YOUR GOAL: Look through the records, and whenever a line includes the word "phân", copy it.

(Beginning of GIVEN RECORDS)

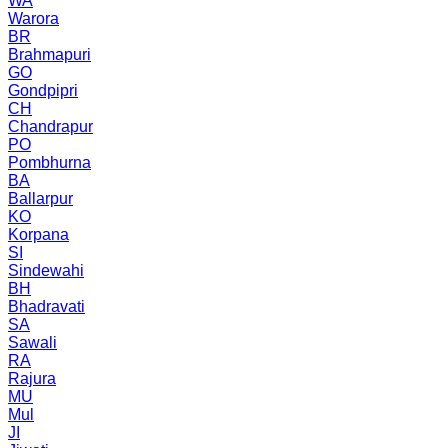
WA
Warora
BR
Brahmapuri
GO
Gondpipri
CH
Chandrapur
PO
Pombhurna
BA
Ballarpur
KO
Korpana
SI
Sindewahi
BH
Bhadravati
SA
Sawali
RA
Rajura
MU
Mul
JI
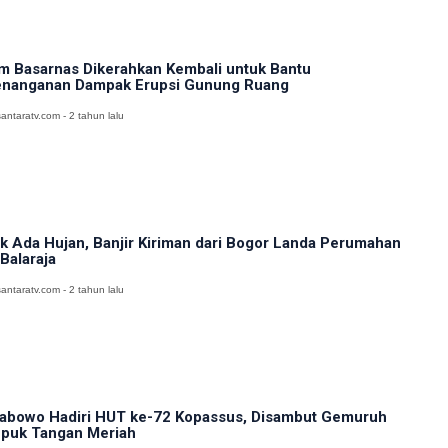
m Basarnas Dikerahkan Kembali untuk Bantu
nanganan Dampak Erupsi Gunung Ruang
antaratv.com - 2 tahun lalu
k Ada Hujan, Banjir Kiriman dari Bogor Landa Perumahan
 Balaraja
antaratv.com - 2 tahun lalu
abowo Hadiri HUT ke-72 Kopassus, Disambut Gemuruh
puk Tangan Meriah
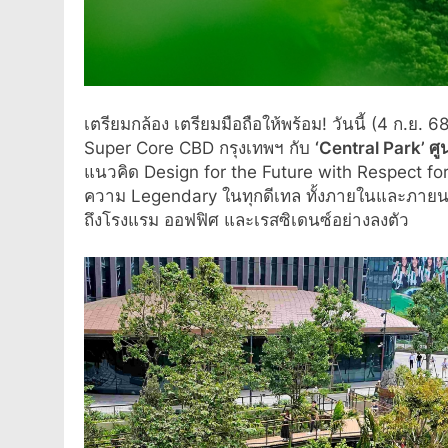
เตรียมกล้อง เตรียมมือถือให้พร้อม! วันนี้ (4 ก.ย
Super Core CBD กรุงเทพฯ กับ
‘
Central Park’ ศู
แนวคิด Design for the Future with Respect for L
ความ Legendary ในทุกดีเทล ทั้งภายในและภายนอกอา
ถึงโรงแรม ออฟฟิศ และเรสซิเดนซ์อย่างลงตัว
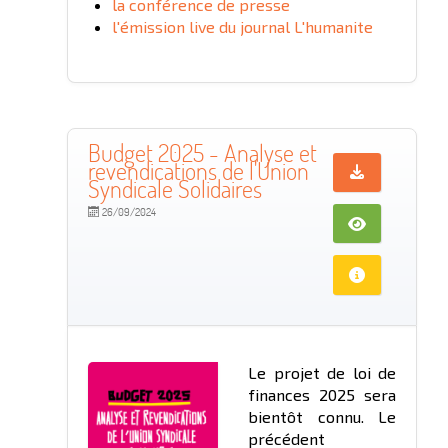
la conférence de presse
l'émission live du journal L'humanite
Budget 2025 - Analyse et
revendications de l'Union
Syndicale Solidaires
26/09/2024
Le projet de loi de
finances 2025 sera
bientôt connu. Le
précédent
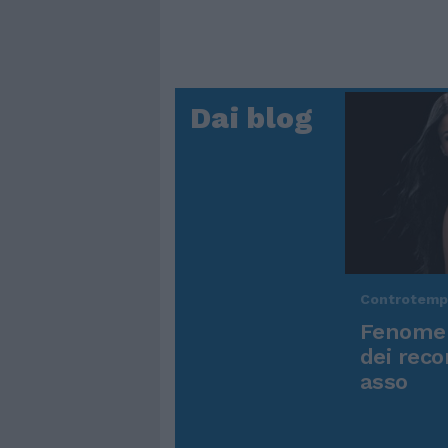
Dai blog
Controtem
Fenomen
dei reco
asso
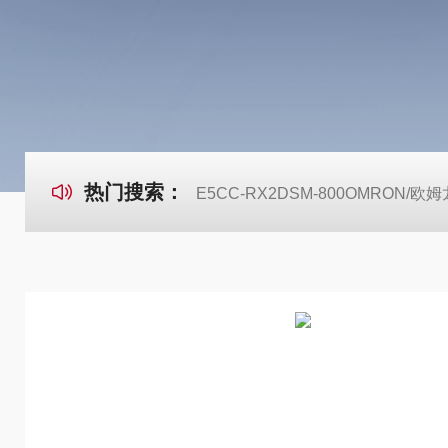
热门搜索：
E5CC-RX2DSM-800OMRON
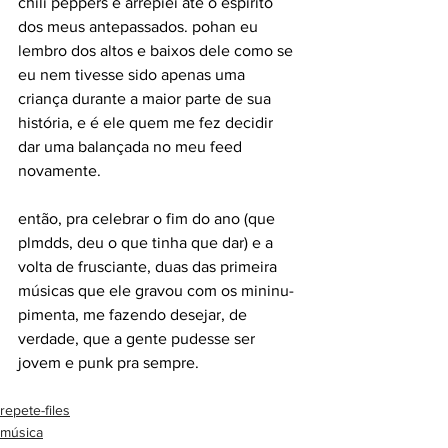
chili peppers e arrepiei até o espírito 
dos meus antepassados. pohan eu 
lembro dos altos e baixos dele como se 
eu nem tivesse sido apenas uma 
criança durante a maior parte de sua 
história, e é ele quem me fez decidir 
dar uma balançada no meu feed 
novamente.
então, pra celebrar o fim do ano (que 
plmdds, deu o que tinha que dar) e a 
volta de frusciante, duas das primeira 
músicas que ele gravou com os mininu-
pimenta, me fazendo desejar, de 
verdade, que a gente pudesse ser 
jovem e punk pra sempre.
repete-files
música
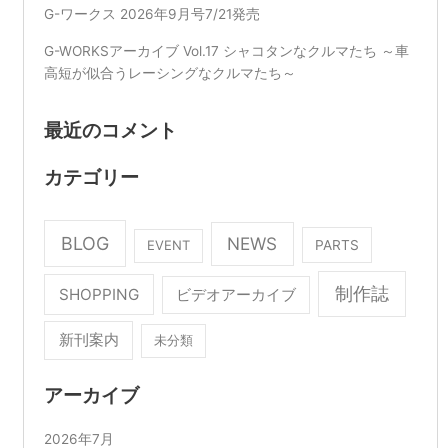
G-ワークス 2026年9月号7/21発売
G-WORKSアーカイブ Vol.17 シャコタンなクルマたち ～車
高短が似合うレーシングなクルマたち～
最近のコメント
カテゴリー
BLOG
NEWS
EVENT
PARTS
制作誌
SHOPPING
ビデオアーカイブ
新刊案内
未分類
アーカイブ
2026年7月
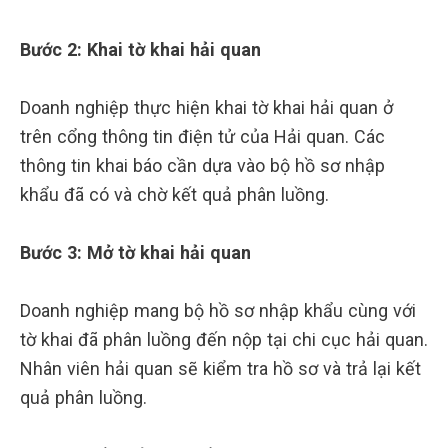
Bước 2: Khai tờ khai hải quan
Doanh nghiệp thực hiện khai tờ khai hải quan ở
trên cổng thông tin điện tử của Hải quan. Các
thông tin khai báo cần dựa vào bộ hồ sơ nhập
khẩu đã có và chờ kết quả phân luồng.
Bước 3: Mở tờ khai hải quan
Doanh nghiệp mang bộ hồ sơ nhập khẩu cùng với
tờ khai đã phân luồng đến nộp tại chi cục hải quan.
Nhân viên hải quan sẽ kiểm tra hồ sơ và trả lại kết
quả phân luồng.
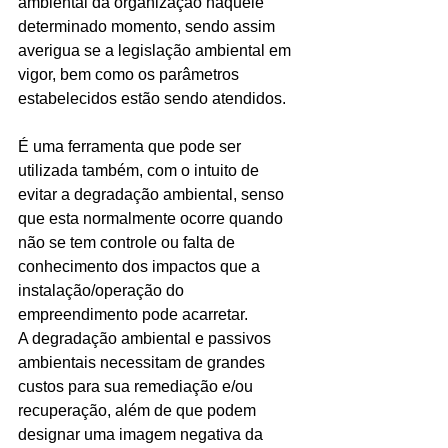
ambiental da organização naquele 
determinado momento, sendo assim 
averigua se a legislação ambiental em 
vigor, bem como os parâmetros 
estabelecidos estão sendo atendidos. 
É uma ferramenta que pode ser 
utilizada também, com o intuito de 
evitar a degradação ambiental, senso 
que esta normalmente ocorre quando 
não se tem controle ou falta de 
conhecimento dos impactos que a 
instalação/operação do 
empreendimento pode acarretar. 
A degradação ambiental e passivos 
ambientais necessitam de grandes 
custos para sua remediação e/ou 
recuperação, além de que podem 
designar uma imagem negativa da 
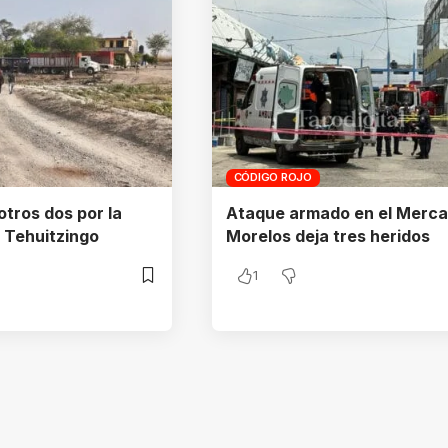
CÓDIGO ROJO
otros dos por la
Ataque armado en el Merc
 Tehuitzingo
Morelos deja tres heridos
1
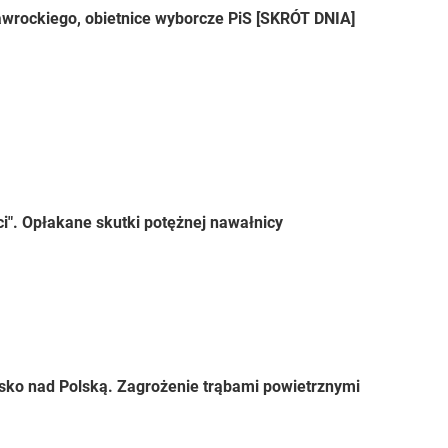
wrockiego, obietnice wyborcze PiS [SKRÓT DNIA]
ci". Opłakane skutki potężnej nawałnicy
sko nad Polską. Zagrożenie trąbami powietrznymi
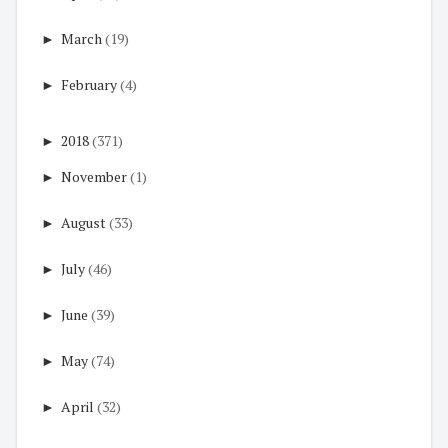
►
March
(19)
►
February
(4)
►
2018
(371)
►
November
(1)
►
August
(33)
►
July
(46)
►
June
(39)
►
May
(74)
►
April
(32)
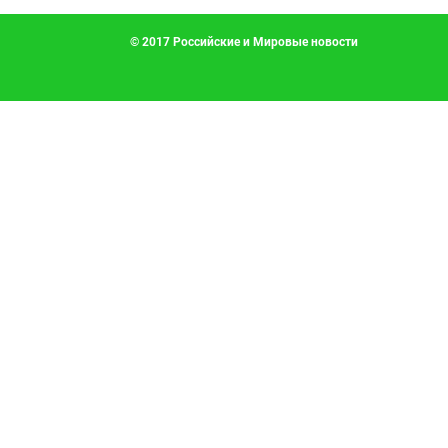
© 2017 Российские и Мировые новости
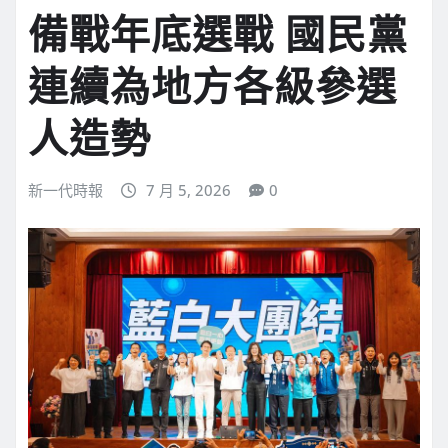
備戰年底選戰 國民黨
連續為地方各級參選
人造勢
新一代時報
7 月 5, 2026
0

(End of GIVEN RECORDS)
(Beginning of GIVEN RECORDS)

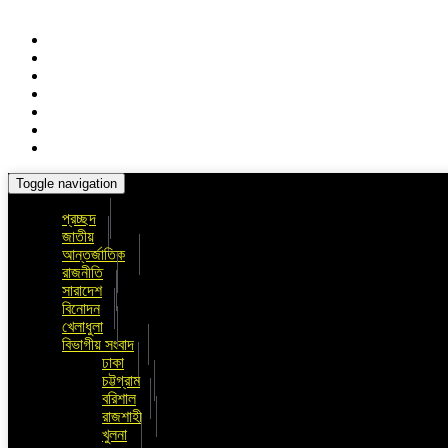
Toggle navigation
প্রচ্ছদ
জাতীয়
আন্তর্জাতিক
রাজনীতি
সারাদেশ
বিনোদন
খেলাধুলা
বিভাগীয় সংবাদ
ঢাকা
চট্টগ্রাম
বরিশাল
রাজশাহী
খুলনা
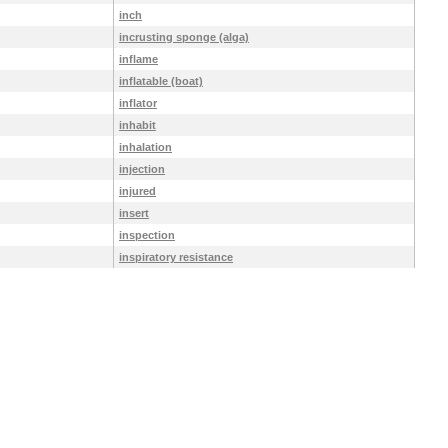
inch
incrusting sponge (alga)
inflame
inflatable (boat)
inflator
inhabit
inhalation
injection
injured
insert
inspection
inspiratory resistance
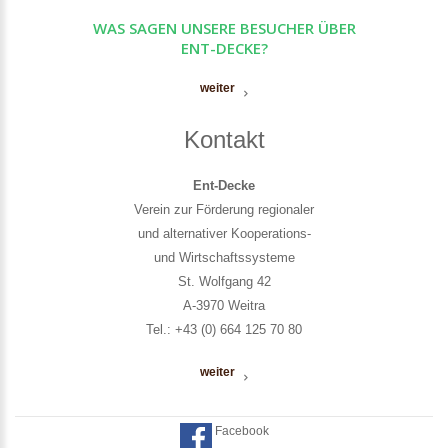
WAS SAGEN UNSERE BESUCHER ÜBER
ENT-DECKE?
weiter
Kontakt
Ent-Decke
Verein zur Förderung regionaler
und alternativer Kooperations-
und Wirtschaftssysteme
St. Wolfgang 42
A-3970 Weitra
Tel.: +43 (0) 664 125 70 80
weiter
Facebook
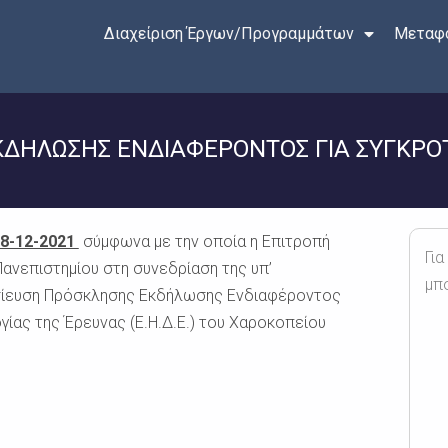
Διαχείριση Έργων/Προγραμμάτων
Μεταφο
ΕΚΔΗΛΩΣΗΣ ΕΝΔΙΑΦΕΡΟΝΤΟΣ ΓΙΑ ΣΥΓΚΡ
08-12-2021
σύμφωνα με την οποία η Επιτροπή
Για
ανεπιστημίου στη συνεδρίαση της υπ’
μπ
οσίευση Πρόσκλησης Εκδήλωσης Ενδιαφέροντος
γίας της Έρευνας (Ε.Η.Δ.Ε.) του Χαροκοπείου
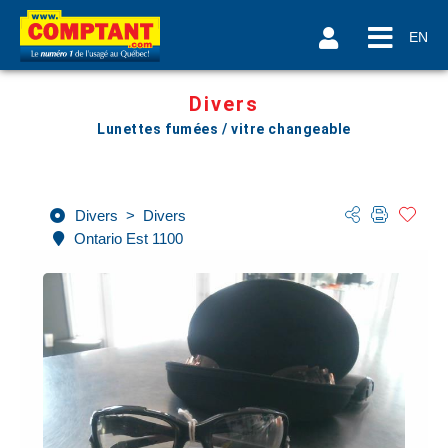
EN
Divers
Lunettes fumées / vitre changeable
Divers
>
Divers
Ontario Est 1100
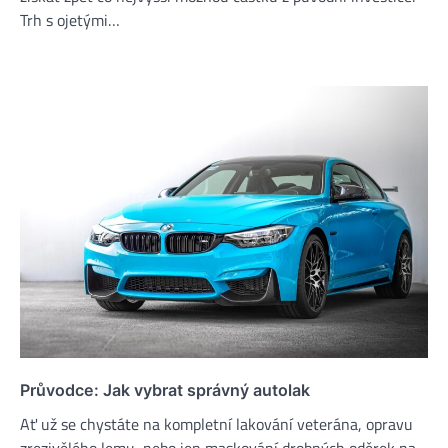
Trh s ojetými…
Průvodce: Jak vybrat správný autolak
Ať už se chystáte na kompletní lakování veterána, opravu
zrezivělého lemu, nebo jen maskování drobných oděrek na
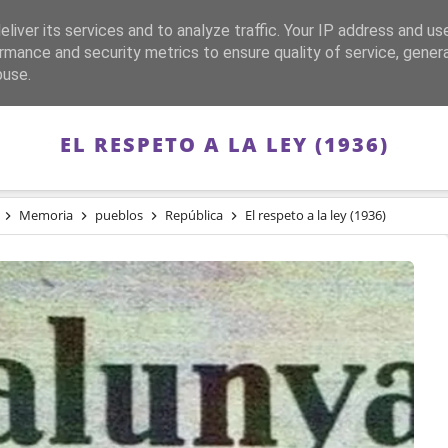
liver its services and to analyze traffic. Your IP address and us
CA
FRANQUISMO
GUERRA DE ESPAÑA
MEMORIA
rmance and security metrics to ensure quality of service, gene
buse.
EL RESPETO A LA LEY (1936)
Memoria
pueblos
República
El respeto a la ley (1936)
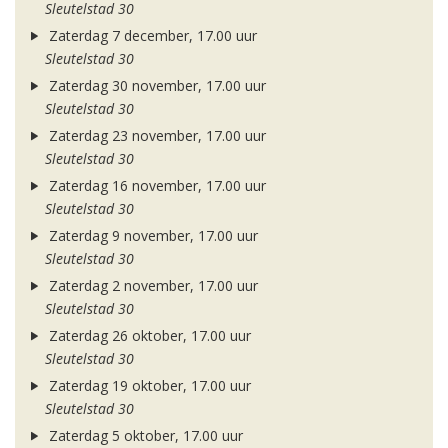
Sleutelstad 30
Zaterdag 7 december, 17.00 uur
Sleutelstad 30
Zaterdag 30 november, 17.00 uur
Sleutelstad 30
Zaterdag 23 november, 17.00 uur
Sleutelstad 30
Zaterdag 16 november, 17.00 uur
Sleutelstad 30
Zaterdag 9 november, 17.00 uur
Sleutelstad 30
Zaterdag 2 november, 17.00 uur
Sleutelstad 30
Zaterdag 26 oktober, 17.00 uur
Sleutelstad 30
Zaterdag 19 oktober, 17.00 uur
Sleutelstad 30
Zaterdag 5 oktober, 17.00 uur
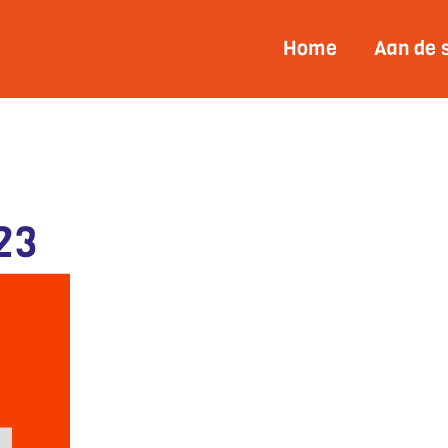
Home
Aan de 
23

(End of GIVEN RECORDS)

TASK SOLUTION:
khẩu đã có và chờ kết quả phân luồng.
tờ khai đã phân luồng đến nộp tại chi cục hải quan.
quả phân luồng.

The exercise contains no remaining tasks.